The government is being advised to group planned campuses – each of which is budgeted at between €50 million and €75 million – in lots of four or five, to try and make them attractive to bigger players. What should make things go smoothly regardless, Kilic reckons, is that a number of people from the MoH with experience of the PPP programme have now migrated to the Ministry of Education. “Hopefully education projects will be up and running much more quickly than the first hospitals were.”
Marco sounds convinced. “The Turkish population is growing fast so there is a strong demand. It’s going to happen, and we’re certainly looking at it.” But that’s not all.
Although it is probably too early to take the plunge, he adds, another area could soon open up to private investment: the water sector.
Demand there is driven by frustration within the Ministry of Environment over the fate of water treatment plants, which municipalities regularly shut down after construction. Kilic observes that local authorities, while responsible for these facilities, have little experience in running them and struggle to keep tabs on costs. “The problem is not really financing, it’s running them efficiently.”
Evolution in the sector is still at a very early stage, she says. A pilot municipality will soon be put to the test, allowing a decision on whether or not to replicate the experience. Operating such assets will also involve a different set of skills and experience than previous PPP projects – which is why Kilic reckons the largest players there will likely be overseas water companies like Veolia or Abengoa, though fund managers could also own stakes in projects.
Whatever happens, innovation will probably be pursued on another front. The sheer amount of financing needed to bring all these projects to close has already prompted existing players to seek to raise liquidity elsewhere: on the capital markets. The pioneer here was Mersin International Port project, which was refinanced in 2013 through a $450 million bond after a few years of operation.
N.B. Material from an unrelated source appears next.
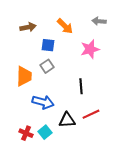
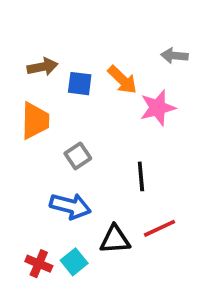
orange arrow: (65, 26) -> (122, 80), moved
blue square: (48, 45) -> (80, 84), moved
gray square: (47, 66) -> (78, 156), moved
orange trapezoid: (24, 76) -> (35, 121), moved

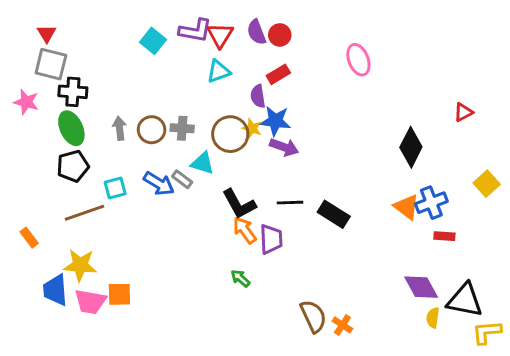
Using capital markets for greenfield projects, which is where much of the liquidity will be needed, would be something new. But Kilic points out that the government is keen to show its commitment to making investors and lenders more comfortable: its hospital PPP projects involve termination mitigation mechanisms during the construction phase and first years of operation.
Once again Meridiam seems keen to help. “If we want to open up the infrastructure market and bring it to its next phase we need to develop the Turkish bond market,” Marco says. “One success would probably be enough to make investors look at Turkey differently.”